Очистка от стоп слов, смайликов, токенизация, Леммитизация, Обработка сущностей

In [44]:
import re
import pandas as pd
from bs4 import BeautifulSoup

# === EMOJI UNICODE PATTERN ===
EMOJI_PATTERN = re.compile(
    "["
    "\U0001F600-\U0001F64F"  # emoticons
    "\U0001F300-\U0001F5FF"  # symbols & pictographs
    "\U0001F680-\U0001F6FF"  # transport & map symbols
    "\U0001F700-\U0001F77F"
    "\U0001F780-\U0001F7FF"
    "\U0001F800-\U0001F8FF"
    "\U0001F900-\U0001F9FF"
    "\U0001FA00-\U0001FAFF"
    "\u2600-\u26FF"          # misc symbols
    "\u2700-\u27BF"
    "]+",
    flags=re.UNICODE
)

# === TEXT EMOJIS MAPPING ===
TEXT_EMOJI_MAP = {
    r":\)": "<EMOJI_POS>",
    r"=\)": "<EMOJI_POS>",
    r":d": "<EMOJI_POS>",
    r";\)": "<EMOJI_NEUTRAL>",
    r":\(": "<EMOJI_NEG>",
    r":-\(": "<EMOJI_NEG>",
    r":/": "<EMOJI_NEG>",
}

# === OPTIONAL: simple slang normalization ===
SLANG_MAP = {
    r"\bpls\b": "please",
    r"\bplz\b": "please",
    r"\basap\b": "as soon as possible",
    r"\burg\b": "urgent",
    r"\bu\b": "you",
    r"\br\b": "are",
    r"\btho\b": "though",
}

def preprocess_text(text: str) -> str:
    if not isinstance(text, str):
        return ""

    # --- Remove HTML ---
    text = BeautifulSoup(text, "html.parser").get_text(" ")

    # --- Remove emojis ---
    text = EMOJI_PATTERN.sub(" ", text)


    # --- Replace emails ---
    text = re.sub(r'\b[\w\.-]+@[\w\.-]+\.\w+\b', ' <EMAIL> ', text)

    # --- Replace URLs ---
    text = re.sub(r'https?://\S+|www\.\S+', ' <URL> ', text)

    # --- Replace IPs ---
    text = re.sub(r'\b(?:\d{1,3}\.){3}\d{1,3}\b', ' <IP> ', text)

    # --- Replace Ticket / IDs ---
    text = re.sub(r'\b[A-Z]{2,}-?\d{3,}\b', ' <ID> ', text)

    # --- Replace nicknames @username ---
    text = re.sub(r'@\w+', ' <USER> ', text)

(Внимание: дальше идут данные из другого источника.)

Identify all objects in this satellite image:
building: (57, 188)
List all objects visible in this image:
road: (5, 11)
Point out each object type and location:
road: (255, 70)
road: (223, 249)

    # --- Replace dates ---
    text = re.sub(r'\b\d{4}[-/]\d{2}[-/]\d{2}\b', ' <DATE> ', text)
    text = re.sub(r'\b\d{2}[-/]\d{2}[-/]\d{4}\b', ' <DATE> ', text)

    # --- Replace times ---
    text = re.sub(r'\b\d{1,2}:\d{2}\b', ' <TIME> ', text)

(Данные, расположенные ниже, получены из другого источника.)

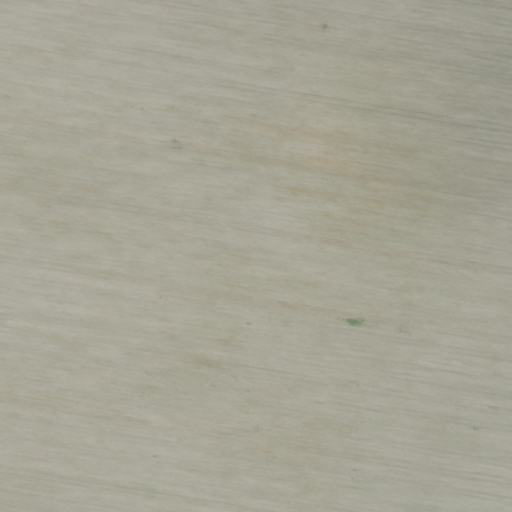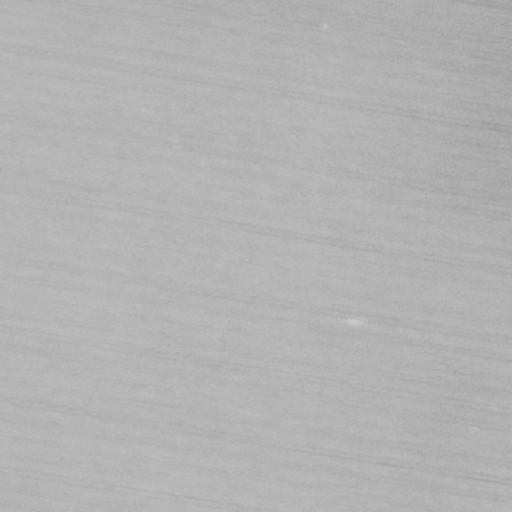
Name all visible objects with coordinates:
crop: (255, 255)
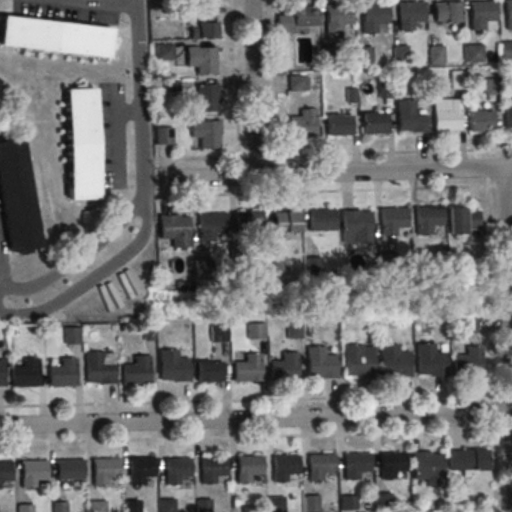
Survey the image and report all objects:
building: (201, 0)
road: (115, 2)
building: (35, 9)
building: (446, 11)
building: (481, 12)
building: (508, 13)
building: (508, 13)
building: (410, 14)
building: (481, 14)
building: (372, 15)
building: (411, 15)
building: (337, 16)
building: (373, 16)
building: (337, 18)
building: (295, 20)
building: (203, 26)
building: (55, 36)
building: (505, 49)
building: (505, 49)
building: (163, 51)
building: (473, 52)
building: (474, 52)
building: (399, 53)
building: (363, 54)
building: (435, 54)
building: (436, 54)
building: (201, 58)
building: (200, 61)
road: (271, 78)
building: (455, 78)
road: (234, 79)
building: (297, 82)
building: (490, 85)
road: (252, 88)
building: (384, 88)
building: (205, 97)
road: (140, 103)
building: (506, 111)
building: (446, 114)
building: (507, 114)
building: (409, 116)
building: (409, 119)
building: (480, 120)
building: (374, 122)
building: (445, 122)
building: (302, 123)
building: (338, 124)
building: (373, 125)
building: (338, 127)
building: (301, 129)
building: (205, 133)
building: (163, 135)
building: (203, 136)
building: (88, 141)
road: (374, 153)
road: (342, 173)
road: (333, 192)
building: (16, 197)
building: (15, 200)
building: (321, 219)
building: (392, 219)
building: (428, 219)
building: (463, 219)
building: (248, 221)
building: (286, 221)
building: (426, 221)
building: (320, 222)
building: (391, 223)
building: (246, 224)
building: (285, 224)
building: (210, 225)
building: (355, 225)
building: (209, 228)
building: (354, 228)
building: (174, 229)
building: (172, 231)
road: (77, 262)
building: (419, 262)
building: (385, 264)
building: (312, 265)
building: (276, 266)
building: (202, 267)
building: (241, 268)
building: (279, 268)
building: (311, 268)
building: (202, 269)
road: (90, 281)
road: (490, 291)
road: (508, 309)
building: (466, 328)
building: (293, 329)
building: (254, 330)
building: (218, 332)
building: (292, 332)
building: (254, 333)
building: (70, 334)
building: (217, 335)
building: (357, 359)
building: (467, 359)
building: (392, 360)
building: (428, 360)
building: (319, 362)
building: (392, 362)
building: (428, 362)
building: (356, 363)
building: (466, 364)
building: (172, 365)
building: (284, 366)
building: (318, 366)
building: (99, 367)
building: (247, 367)
building: (135, 368)
building: (171, 368)
building: (96, 370)
building: (209, 370)
building: (246, 371)
building: (282, 371)
building: (1, 372)
building: (25, 372)
building: (62, 372)
building: (134, 373)
building: (1, 374)
building: (207, 374)
building: (24, 375)
building: (60, 376)
road: (493, 413)
road: (255, 419)
building: (466, 461)
building: (391, 462)
building: (354, 463)
building: (390, 463)
building: (354, 464)
building: (284, 465)
building: (318, 465)
building: (318, 465)
building: (283, 466)
building: (426, 466)
building: (211, 467)
building: (247, 467)
building: (247, 467)
building: (69, 468)
building: (139, 468)
building: (211, 468)
building: (175, 469)
building: (176, 469)
building: (5, 470)
building: (5, 470)
building: (68, 470)
building: (104, 470)
building: (104, 470)
building: (141, 470)
building: (32, 471)
road: (494, 471)
building: (31, 472)
building: (347, 501)
building: (381, 501)
building: (274, 503)
building: (310, 503)
building: (166, 504)
building: (347, 504)
building: (381, 504)
building: (202, 505)
building: (275, 505)
building: (310, 505)
building: (58, 506)
building: (96, 506)
building: (166, 506)
building: (202, 506)
building: (24, 507)
building: (59, 507)
building: (95, 507)
building: (131, 507)
building: (24, 509)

    # --- Replace text-based emojis ---
    for pattern, replacement in TEXT_EMOJI_MAP.items():
        text = re.sub(pattern, replacement, text)

    # --- Replace numbers (after removing $) ---
    text = text.replace("$", "")
    text = re.sub(r'\b\d+(\.\d+)?\b', ' <NUM> ', text)

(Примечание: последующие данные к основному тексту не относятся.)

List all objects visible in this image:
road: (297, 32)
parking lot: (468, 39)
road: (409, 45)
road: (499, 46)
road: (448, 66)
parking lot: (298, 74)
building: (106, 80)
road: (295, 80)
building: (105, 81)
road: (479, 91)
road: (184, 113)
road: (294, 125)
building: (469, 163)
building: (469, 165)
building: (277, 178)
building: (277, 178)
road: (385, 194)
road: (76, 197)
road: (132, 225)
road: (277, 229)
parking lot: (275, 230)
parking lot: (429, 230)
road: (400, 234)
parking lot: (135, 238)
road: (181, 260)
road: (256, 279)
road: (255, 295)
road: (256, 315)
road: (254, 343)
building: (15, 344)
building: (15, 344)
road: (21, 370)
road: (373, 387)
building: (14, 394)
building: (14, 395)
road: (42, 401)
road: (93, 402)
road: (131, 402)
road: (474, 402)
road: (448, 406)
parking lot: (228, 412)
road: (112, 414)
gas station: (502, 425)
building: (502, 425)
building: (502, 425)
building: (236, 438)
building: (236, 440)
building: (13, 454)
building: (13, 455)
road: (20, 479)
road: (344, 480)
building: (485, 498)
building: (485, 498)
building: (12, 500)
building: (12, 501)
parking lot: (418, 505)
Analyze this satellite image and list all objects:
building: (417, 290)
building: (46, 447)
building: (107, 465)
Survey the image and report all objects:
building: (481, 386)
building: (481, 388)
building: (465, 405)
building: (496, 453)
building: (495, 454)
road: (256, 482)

    # --- Remove non-latin characters (optional) ---
    text = re.sub(r'[^\x00-\x7F]+', ' ', text)

    # letter + number OR number + letter
    text = re.sub(r'(?<=\D)(?=\d)|(?<=\d)(?=\D)', ' ', text)

    # --- Lowercase ---
    text = text.lower()

    # --- Slang normalization ---
    for pattern, replacement in SLANG_MAP.items():
        text = re.sub(pattern, replacement, text)

    # --- Remove repeated punctuation ---
    text = re.sub(r'([!?.,]){2,}', r'\1', text)

    # --- Remove extra whitespace ---
    text = re.sub(r'\s+', ' ', text).strip()

    # --- Handle hashtags: remove # but keep word ---
    text = re.sub(r"#(\w+)", r"\1", text)

    return text

In [45]:
df = pd.read_excel("/content/ready_sample.xlsx")
# 'text_column' — имя столбца с исходными текстами

df["text"] = df["text"].apply(preprocess_text)

# --- Дополнительные числовые признаки ---
#df["text_length"] = df["clean_text"].str.len()
#df["word_count"] = df["clean_text"].str.split().str.len()
#df["num_exclamations"] = df["text"].str.count("!")
#df["has_urgent"] = df["clean_text"].str.contains(r'\burgent|as soon as possible|critical\b').astype(int)



If you meant to use Beautiful Soup to parse the web page found at a certain URL, then something has gone wrong. You should use an Python package like 'requests' to fetch the content behind the URL. Once you have the content as a string, you can feed that string into Beautiful Soup.



    
  text = BeautifulSoup(text, "html.parser").get_text(" ")


In [46]:
df.to_excel('Clean_text.xlsx', index=False)